In the book The Great Gatsby by F. Scott Fitgerald, the narrator is Nick Carraway. We trust the narrator. We take on his perspective. He becomes our eyes and ears in this story. In The Great Gatsby, Nick goes to some length to establish his credibility. He starts off right away by mentioning his upbringing by using his fathers words about his own advantages. Nick tries to tell us that his upbringing gave him the morals to withstand and pass judgement on an amoral world, particularly talking about the one he lived in, NYC.

He says that such an upbringing has “inclined [him] to reserve all judgments” about other people. He admits early into the story that he makes an exception of judging Gatsby, because Gatsby had an “extraordinary gift for hope, a romantic readiness”. Nick overlooks the moral entanglements of Gatsby’s bootlegging, and with Meyer Wolfsheim, the man rumored to have fixed the World Series in 1919. Yet, he is scornful of Jordan Baker for cheating in a mere golf game. The only genuine affection in the novel is shown by Nick towards Gatsby.

He admires Gatsby’s optimism. Nick is “in love” with Gatsby’s capacity to dream and ability to live as if the dream were to come true, and it is this that defies his judgment of Gatsby and therefore conceals our grasp on Gatsby. When Gatsby takes Nick to one side and tells him of his origins, he starts to say that he was “the son of some wealthy people in the Middle West – all dead now . . . ” The truth (of his origins) doesn’t matter to Gatsby; what matters to him is being part of Daisy’s world or Daisy being a part of his.

Gatsby’s sense of what is true and real is of an entirely other order to Nick’s. If he were motivated by truth, Gatsby would still be poor Jay Gatz with a hopelessly vain dream. Recall the passage where Nick says to Gatsby that you can’t repeat the past, and Gatsby’s skepticism at this. Nick begins to understand for the first time the level of Gatsby’s desire for a Daisy who no longer exists.

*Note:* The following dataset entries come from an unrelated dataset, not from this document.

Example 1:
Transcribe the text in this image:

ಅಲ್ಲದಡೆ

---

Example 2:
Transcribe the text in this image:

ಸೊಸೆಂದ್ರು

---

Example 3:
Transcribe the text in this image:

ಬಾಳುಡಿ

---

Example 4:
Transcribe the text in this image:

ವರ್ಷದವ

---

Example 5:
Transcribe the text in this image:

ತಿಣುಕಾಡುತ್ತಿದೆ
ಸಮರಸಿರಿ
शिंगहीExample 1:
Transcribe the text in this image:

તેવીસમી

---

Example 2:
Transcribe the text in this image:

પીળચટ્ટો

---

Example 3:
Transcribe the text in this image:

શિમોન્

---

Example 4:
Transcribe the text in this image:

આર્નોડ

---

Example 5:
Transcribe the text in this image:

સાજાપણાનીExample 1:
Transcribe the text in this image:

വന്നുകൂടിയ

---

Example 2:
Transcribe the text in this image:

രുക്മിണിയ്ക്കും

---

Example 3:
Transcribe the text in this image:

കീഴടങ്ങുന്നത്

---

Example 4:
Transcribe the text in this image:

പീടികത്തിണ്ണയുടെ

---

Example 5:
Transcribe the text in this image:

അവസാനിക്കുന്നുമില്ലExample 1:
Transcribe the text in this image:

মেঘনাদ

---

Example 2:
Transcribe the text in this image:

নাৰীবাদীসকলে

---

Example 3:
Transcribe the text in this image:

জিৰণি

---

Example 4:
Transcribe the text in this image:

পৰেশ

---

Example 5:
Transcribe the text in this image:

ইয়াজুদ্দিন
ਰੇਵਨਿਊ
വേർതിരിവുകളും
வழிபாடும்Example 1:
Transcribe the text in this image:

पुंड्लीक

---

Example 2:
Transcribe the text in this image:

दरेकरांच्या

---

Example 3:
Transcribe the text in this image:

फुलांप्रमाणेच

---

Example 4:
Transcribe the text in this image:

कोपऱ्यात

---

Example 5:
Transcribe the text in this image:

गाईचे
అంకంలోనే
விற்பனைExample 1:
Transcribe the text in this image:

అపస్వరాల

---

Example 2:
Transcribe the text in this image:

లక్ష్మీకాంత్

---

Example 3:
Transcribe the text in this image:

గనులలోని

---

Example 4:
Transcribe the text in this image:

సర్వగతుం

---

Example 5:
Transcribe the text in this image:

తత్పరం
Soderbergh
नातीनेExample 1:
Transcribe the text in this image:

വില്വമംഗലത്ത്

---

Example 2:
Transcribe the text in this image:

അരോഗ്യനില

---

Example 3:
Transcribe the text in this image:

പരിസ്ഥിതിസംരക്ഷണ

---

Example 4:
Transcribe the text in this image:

It astounds Nick: “I gathered that he wanted to recover something . . . that had gone into loving Daisy . . . t of the corner of his eye Gatsby saw that the blocks of the sidewalks really formed a ladder and mounted to a secret place above the trees . . . Through all he said, even through his appalling sentimentality, I was reminded of something – an elusive rhythm, a fragment of lost words, that I had heard somewhere a long time ago . . . ” Nick Carraway admires Gatsby because of his strong hope in a dream that he has. Although Gatsby is lost and becomes corrupt, he is different then the others because he holds on to something that he chrerishes.